My heart sank the way it does when somebody identifies the one thing about yourself that you're constantly hoping nobody will notice. I bent to put the litter in the cart and stood up, conscious that I was trying to stand up straighter, and even more conscious that no matter how straight I stood, my belly was not going to suddenly melt and flatten underneath my yoga pants. "I'm not pregnant," I said. I sounded apologetic. I'm sorry my body has confused you.

The clerk's face flushed red: "Oh my gosh, I'm so sorry. That's the worst. Don't worry, I'm not perfect either…" And then, somehow, remorse wound its way around to incredulity: "Wait, really? You're not?"

Really. I'm not.

But it was an honest mistake. From the end of my twenties to the start of my thirties, I spent around 10 days of every month looking three to six months pregnant. My not-a-baby bump was caused by endometriosis, a chronic medical condition where the lining of your uterus builds up in places other than your uterus. In my case, the uterine lining has coalesced into lumps that doctors creepily refer to as "chocolate cysts" in both of my ovaries. The cyst on my left ovary, which I named Horace, was almost three inches in diameter. During my period, around ovulation, and really, any time according to his own whims, Horace flared up, which felt like someone shoving a red-hot fire poker repeatedly through my pelvis. The pain lasted for hours, sometimes days, and brought many delightful side effects: migraines, nausea, and watching horrible infomercials at 4 a.m. because I couldn't sleep for the vomiting. My abdomen swelled up to an early-second-trimester-sized bump as a result, and stayed that way for days or sometimes weeks after the pain subsided. Yoga pants, empire waists, and flowy tunic-y things became necessities: I could no longer button my jeans.

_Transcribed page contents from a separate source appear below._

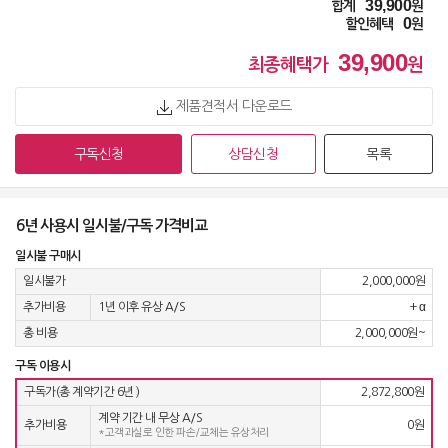
39,900
합계
원
0
할인혜택
원
정수기 WD723RE
39,900
49,900
원 [방문] [6년약정]
최종혜택가
원
제품견적서 다운로드
정수기 WD722RH
63,900
원 [방문] [4년약정]
구독신청
상담신청
목록
정수기 WD722RH
55,900
원 [방문] [5년약정]
6년 사용시 일시불/구독 가격비교
일시불 구매시
정수기 WD722RH
일시불가
2,000,000원
51,900
원 [방문] [6년약정]
추가비용
1년 이후 유상 A/S
+ α
총 비용
2,000,000원~
정수기 WD722RK
63,900
원 [방문] [4년약정]
구독 이용시
구독가(총 계약기간 6년
)
2,872,800원
계약 기간 내 무상 A/S
정수기 WD722RK
추가비용
0원
*고객과실로 인한 파손/교체는 유상처리
55,900
원 [방문] [5년약정]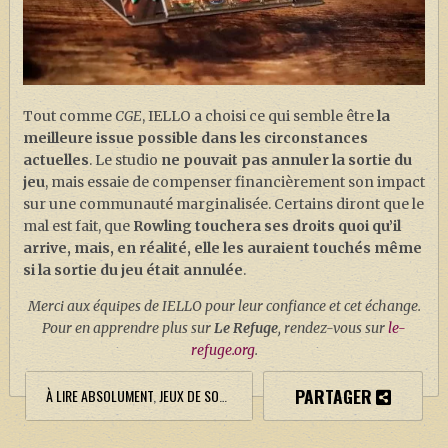
Tout comme
CGE
, IELLO a choisi ce qui semble être
la
meilleure issue possible dans les circonstances
actuelles
. Le studio
ne pouvait pas annuler la sortie du
jeu
, mais essaie de compenser financièrement son impact
sur une communauté marginalisée. Certains diront que le
mal est fait, que
Rowling touchera ses droits quoi qu’il
arrive, mais, en réalité, elle les auraient touchés même
si la sortie du jeu était annulée
.
Merci aux équipes de IELLO pour leur confiance et cet échange.
Pour en apprendre plus sur
Le Refuge
, rendez-vous sur
le-
refuge.org
.
PARTAGER
À LIRE ABSOLUMENT
,
JEUX DE SOCIÉTÉ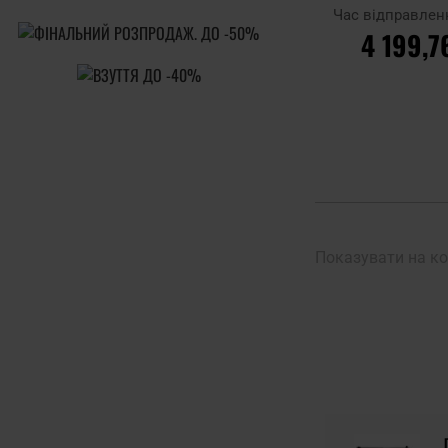
Час відправлен
4 199,7
ДО КОШ
Додати до
порівняння
Показувати на ко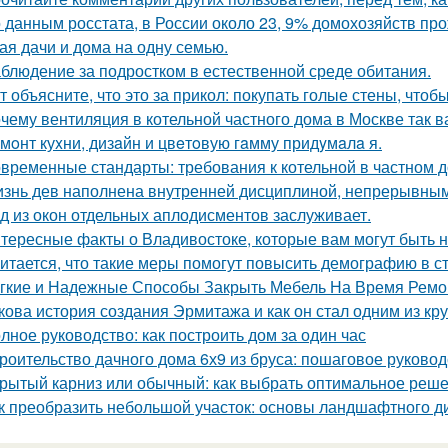
 данным росстата, в России около 23, 9% домохозяйств п
ая дачи и дома на одну семью.
блюдение за подростком в естественной среде обитания.
т объясните, что это за прикол: покупать голые стены, чтоб
чему вентиляция в котельной частного дома в Москве так 
мoнт куxни, дизaйн и цвeтoвую гaмму придyмaлa я.
временные стандарты: требования к котельной в частном 
знь дев наполнена внутренней дисциплиной, непрерывным 
д из окон отдельных аплодисментов заслуживает.
тересные факты о Владивостоке, которые вам могут быть 
итается, что такие меры помогут повысить демографию в с
гкие и Надежные Способы Закрыть Мебель На Время Ремо
кова история создания Эрмитажа и как он стал одним из к
лное руководство: как построить дом за один час
роительство дачного дома 6х9 из бруса: пошаговое руковод
рытый карниз или обычный: как выбрать оптимальное реше
к преобразить небольшой участок: основы ландшафтного д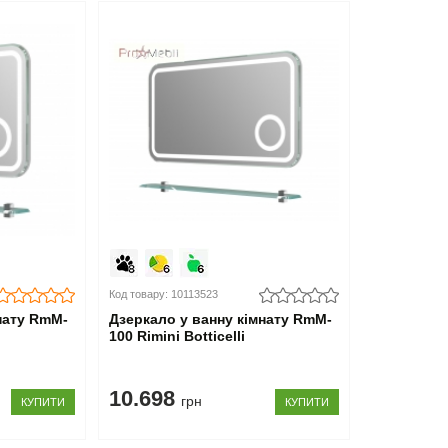
Код товару: 10113523
нату RmM-
Дзеркало у ванну кімнату RmM-
100 Rimini Botticelli
10.698
грн
КУПИТИ
КУПИТИ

Endometriosis has no cure, but many women find relief by staying on the Pill indefinitely or with laparoscopic surgery. I tried both, but Horace was irrepressible — he grew back three months after my surgeon removed him and all his friends (4 pounds total) with lasers in the spring of 2012 — which left me trying to answer a question facing anyone with a chronic illness, a disability, or any other constant body frustration: How do you love your body when it doesn't love you back?

Jenny Chang / BuzzFeed

I've always had a complicated relationship with my stomach. I spent years in yoga and Pilates trying to find my possibly nonexistent transverse abdominal muscles. The pair of jeans that doesn't give me a muffin top has yet to be designed. Look, everyone has their own body-shame deal. But J.Lo taught us to embrace the booty; Christina Hendricks brought back hourglass curves. No celebrity — unless she's actually building another human inside of her — ever says, "I love having a Buddha belly." Even before my diagnosis, I spent more hours than I'd like to admit in dressing rooms asking, "Does this make me look pregnant?" So when I first started getting sick at age 28, I assumed I was making too much of my stomach yet again.

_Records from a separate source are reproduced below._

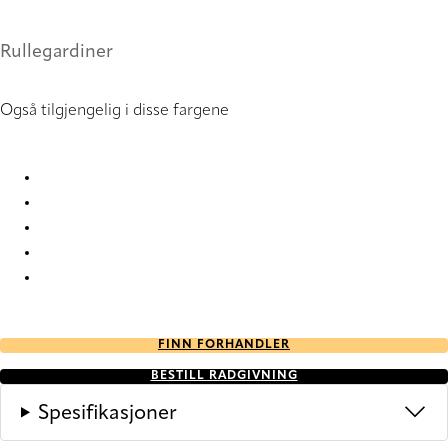
Rullegardiner
Også tilgjengelig i disse fargene
Verosol Silverscreen 203 3 203Fb01 Roller Blind
Verosol Silverscreen 203 3 203Fb02 Roller Blind
Verosol Silverscreen 203 3 203Fd01 Roller Blind
Verosol Silverscreen 203 3 203Fd02 Roller Blind
Verosol Silverscreen 203 3 203Fd03 Roller Blind
FINN FORHANDLER
BESTILL RÅDGIVNING
Spesifikasjoner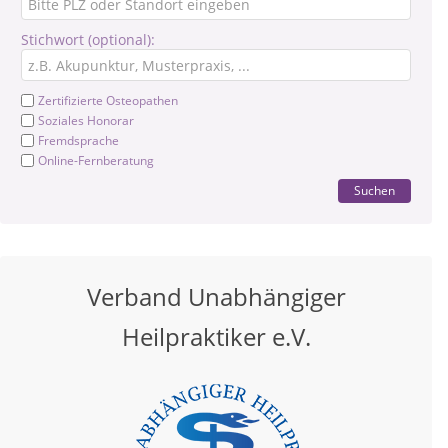
Stichwort (optional):
Zertifizierte Osteopathen
Soziales Honorar
Fremdsprache
Online-Fernberatung
Suchen
Verband Unabhängiger
Heilpraktiker e.V.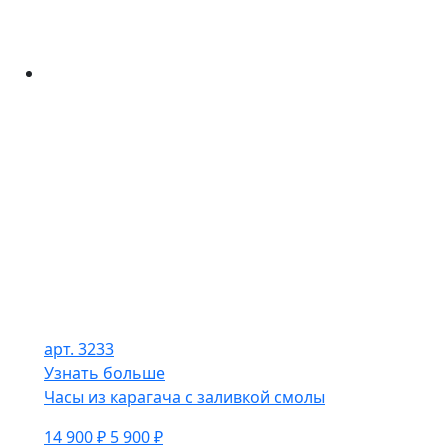
арт. 3233
Узнать больше
Часы из карагача с заливкой смолы
14 900 ₽
5 900 ₽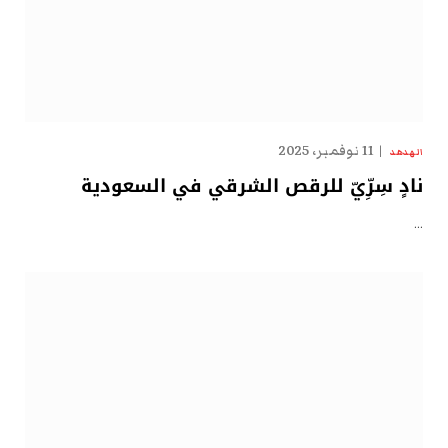
11 نوفمبر، 2025
الهدهد
نادٍ سِرِّيّ للرقص الشرقي في السعودية
…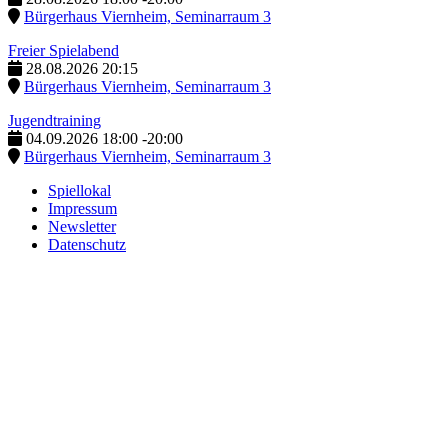
Bürgerhaus Viernheim, Seminarraum 3
Freier Spielabend
28.08.2026
20:15
Bürgerhaus Viernheim, Seminarraum 3
Jugendtraining
04.09.2026
18:00
-
20:00
Bürgerhaus Viernheim, Seminarraum 3
Spiellokal
Impressum
Newsletter
Datenschutz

Then I started getting mistaken for pregnant in public. A lot.

And I started to privately obsess, documenting my stomach swelling with selfies shot in profile before and after Horace flare-ups — yes, exactly like a pregnant woman charting her belly growth. I hopped on the scale and confirmed my weight could swing 6 to 10 pounds in either direction, depending solely on Horace's mood. Fitted cardigans, sheath dresses — it felt like half my wardrobe was on hiatus. My worst body-image fear had taken up physical residence in my body.

But no matter how fake-pregnant I looked, my family and friends seemed to think I was focusing on the wrong issue. Why get worked up about something as shallow as the shape of my stomach when I was missing work and birthdays and quality time with my loved ones due to mind-numbing chronic pain? "You need to just be nice to yourself," my mom would say. My husband also refused to play ball, sticking to "you're still beautiful." But more than declining to indulge my insecurities, everyone seemed to want me to rise above such petty concerns, as if a chronic illness should make you all profound and Zen-like. But being sick didn't erase my complicated relationship with beauty — it just made it more fraught. Wanting to look pretty isn't a privilege reserved for the healthy; the standard just feels even more out of my reach now.